Stored items:
-- Opening Marker --

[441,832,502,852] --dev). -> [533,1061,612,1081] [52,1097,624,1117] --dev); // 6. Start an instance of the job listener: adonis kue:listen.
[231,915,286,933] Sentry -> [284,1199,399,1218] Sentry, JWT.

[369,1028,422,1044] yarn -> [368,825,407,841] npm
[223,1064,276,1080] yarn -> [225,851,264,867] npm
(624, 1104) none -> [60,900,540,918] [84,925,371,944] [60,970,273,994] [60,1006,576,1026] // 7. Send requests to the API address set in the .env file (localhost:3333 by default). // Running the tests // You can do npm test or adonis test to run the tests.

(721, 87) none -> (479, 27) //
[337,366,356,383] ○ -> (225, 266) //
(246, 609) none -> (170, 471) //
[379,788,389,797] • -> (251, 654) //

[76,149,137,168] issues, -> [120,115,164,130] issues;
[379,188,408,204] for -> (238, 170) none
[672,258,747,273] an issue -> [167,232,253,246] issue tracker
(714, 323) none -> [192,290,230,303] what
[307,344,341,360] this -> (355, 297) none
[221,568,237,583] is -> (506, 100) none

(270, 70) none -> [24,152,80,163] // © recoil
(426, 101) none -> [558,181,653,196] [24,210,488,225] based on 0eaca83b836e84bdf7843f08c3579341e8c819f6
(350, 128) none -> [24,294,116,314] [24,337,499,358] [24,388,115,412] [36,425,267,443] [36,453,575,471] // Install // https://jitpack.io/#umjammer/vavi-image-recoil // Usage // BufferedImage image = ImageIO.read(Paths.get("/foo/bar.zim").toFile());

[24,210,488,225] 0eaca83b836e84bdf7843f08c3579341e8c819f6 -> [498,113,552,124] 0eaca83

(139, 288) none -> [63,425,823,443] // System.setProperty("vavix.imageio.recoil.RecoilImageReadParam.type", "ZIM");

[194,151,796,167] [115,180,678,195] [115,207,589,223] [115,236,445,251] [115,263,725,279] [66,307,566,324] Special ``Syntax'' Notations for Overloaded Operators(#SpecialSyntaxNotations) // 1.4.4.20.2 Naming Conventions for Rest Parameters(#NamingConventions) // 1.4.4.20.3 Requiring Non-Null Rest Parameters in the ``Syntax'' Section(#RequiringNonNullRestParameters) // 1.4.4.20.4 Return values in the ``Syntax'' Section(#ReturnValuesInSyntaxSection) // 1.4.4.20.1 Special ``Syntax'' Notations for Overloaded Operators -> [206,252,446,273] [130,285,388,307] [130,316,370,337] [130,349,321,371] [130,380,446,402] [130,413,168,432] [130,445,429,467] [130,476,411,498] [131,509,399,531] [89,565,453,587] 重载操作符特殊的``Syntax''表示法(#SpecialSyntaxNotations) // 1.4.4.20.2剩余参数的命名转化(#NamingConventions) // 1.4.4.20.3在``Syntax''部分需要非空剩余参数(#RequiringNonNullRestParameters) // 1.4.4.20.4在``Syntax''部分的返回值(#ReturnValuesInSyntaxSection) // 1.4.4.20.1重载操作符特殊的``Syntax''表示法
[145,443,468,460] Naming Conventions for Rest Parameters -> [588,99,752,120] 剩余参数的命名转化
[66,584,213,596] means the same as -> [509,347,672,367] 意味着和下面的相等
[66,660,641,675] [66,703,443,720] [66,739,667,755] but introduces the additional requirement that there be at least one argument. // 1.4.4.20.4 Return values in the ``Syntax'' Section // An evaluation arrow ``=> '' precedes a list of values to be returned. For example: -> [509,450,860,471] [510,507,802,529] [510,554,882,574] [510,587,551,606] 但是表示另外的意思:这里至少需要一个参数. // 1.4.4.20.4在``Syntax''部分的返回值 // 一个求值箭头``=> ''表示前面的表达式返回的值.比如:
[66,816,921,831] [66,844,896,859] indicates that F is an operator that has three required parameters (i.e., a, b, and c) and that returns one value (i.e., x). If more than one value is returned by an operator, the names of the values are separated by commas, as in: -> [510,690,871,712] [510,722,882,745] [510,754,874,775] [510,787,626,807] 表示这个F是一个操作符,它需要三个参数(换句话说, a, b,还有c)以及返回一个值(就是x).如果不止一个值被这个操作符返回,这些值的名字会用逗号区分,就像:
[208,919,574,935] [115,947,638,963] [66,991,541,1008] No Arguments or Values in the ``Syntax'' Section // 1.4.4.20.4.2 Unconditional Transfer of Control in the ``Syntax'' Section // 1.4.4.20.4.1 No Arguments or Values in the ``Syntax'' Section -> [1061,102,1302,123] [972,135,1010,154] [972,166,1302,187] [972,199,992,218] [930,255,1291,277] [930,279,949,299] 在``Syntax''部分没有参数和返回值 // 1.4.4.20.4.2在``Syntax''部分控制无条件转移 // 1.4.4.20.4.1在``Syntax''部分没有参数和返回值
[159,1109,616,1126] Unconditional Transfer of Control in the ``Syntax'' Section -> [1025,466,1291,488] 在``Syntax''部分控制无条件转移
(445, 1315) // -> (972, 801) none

-- Closing Marker --

(WHAT IS REQUIRED) Word for word, reproduce every record shown above.

(OUTPUT BELOW)
[441,832,502,852] --dev). -> [533,1061,612,1081] [52,1097,624,1117] --dev); // 6. Start an instance of the job listener: adonis kue:listen.
[231,915,286,933] Sentry -> [284,1199,399,1218] Sentry, JWT.

[369,1028,422,1044] yarn -> [368,825,407,841] npm
[223,1064,276,1080] yarn -> [225,851,264,867] npm
(624, 1104) none -> [60,900,540,918] [84,925,371,944] [60,970,273,994] [60,1006,576,1026] // 7. Send requests to the API address set in the .env file (localhost:3333 by default). // Running the tests // You can do npm test or adonis test to run the tests.

(721, 87) none -> (479, 27) //
[337,366,356,383] ○ -> (225, 266) //
(246, 609) none -> (170, 471) //
[379,788,389,797] • -> (251, 654) //

[76,149,137,168] issues, -> [120,115,164,130] issues;
[379,188,408,204] for -> (238, 170) none
[672,258,747,273] an issue -> [167,232,253,246] issue tracker
(714, 323) none -> [192,290,230,303] what
[307,344,341,360] this -> (355, 297) none
[221,568,237,583] is -> (506, 100) none

(270, 70) none -> [24,152,80,163] // © recoil
(426, 101) none -> [558,181,653,196] [24,210,488,225] based on 0eaca83b836e84bdf7843f08c3579341e8c819f6
(350, 128) none -> [24,294,116,314] [24,337,499,358] [24,388,115,412] [36,425,267,443] [36,453,575,471] // Install // https://jitpack.io/#umjammer/vavi-image-recoil // Usage // BufferedImage image = ImageIO.read(Paths.get("/foo/bar.zim").toFile());

[24,210,488,225] 0eaca83b836e84bdf7843f08c3579341e8c819f6 -> [498,113,552,124] 0eaca83

(139, 288) none -> [63,425,823,443] // System.setProperty("vavix.imageio.recoil.RecoilImageReadParam.type", "ZIM");

[194,151,796,167] [115,180,678,195] [115,207,589,223] [115,236,445,251] [115,263,725,279] [66,307,566,324] Special ``Syntax'' Notations for Overloaded Operators(#SpecialSyntaxNotations) // 1.4.4.20.2 Naming Conventions for Rest Parameters(#NamingConventions) // 1.4.4.20.3 Requiring Non-Null Rest Parameters in the ``Syntax'' Section(#RequiringNonNullRestParameters) // 1.4.4.20.4 Return values in the ``Syntax'' Section(#ReturnValuesInSyntaxSection) // 1.4.4.20.1 Special ``Syntax'' Notations for Overloaded Operators -> [206,252,446,273] [130,285,388,307] [130,316,370,337] [130,349,321,371] [130,380,446,402] [130,413,168,432] [130,445,429,467] [130,476,411,498] [131,509,399,531] [89,565,453,587] 重载操作符特殊的``Syntax''表示法(#SpecialSyntaxNotations) // 1.4.4.20.2剩余参数的命名转化(#NamingConventions) // 1.4.4.20.3在``Syntax''部分需要非空剩余参数(#RequiringNonNullRestParameters) // 1.4.4.20.4在``Syntax''部分的返回值(#ReturnValuesInSyntaxSection) // 1.4.4.20.1重载操作符特殊的``Syntax''表示法
[145,443,468,460] Naming Conventions for Rest Parameters -> [588,99,752,120] 剩余参数的命名转化
[66,584,213,596] means the same as -> [509,347,672,367] 意味着和下面的相等
[66,660,641,675] [66,703,443,720] [66,739,667,755] but introduces the additional requirement that there be at least one argument. // 1.4.4.20.4 Return values in the ``Syntax'' Section // An evaluation arrow ``=> '' precedes a list of values to be returned. For example: -> [509,450,860,471] [510,507,802,529] [510,554,882,574] [510,587,551,606] 但是表示另外的意思:这里至少需要一个参数. // 1.4.4.20.4在``Syntax''部分的返回值 // 一个求值箭头``=> ''表示前面的表达式返回的值.比如:
[66,816,921,831] [66,844,896,859] indicates that F is an operator that has three required parameters (i.e., a, b, and c) and that returns one value (i.e., x). If more than one value is returned by an operator, the names of the values are separated by commas, as in: -> [510,690,871,712] [510,722,882,745] [510,754,874,775] [510,787,626,807] 表示这个F是一个操作符,它需要三个参数(换句话说, a, b,还有c)以及返回一个值(就是x).如果不止一个值被这个操作符返回,这些值的名字会用逗号区分,就像:
[208,919,574,935] [115,947,638,963] [66,991,541,1008] No Arguments or Values in the ``Syntax'' Section // 1.4.4.20.4.2 Unconditional Transfer of Control in the ``Syntax'' Section // 1.4.4.20.4.1 No Arguments or Values in the ``Syntax'' Section -> [1061,102,1302,123] [972,135,1010,154] [972,166,1302,187] [972,199,992,218] [930,255,1291,277] [930,279,949,299] 在``Syntax''部分没有参数和返回值 // 1.4.4.20.4.2在``Syntax''部分控制无条件转移 // 1.4.4.20.4.1在``Syntax''部分没有参数和返回值
[159,1109,616,1126] Unconditional Transfer of Control in the ``Syntax'' Section -> [1025,466,1291,488] 在``Syntax''部分控制无条件转移
(445, 1315) // -> (972, 801) none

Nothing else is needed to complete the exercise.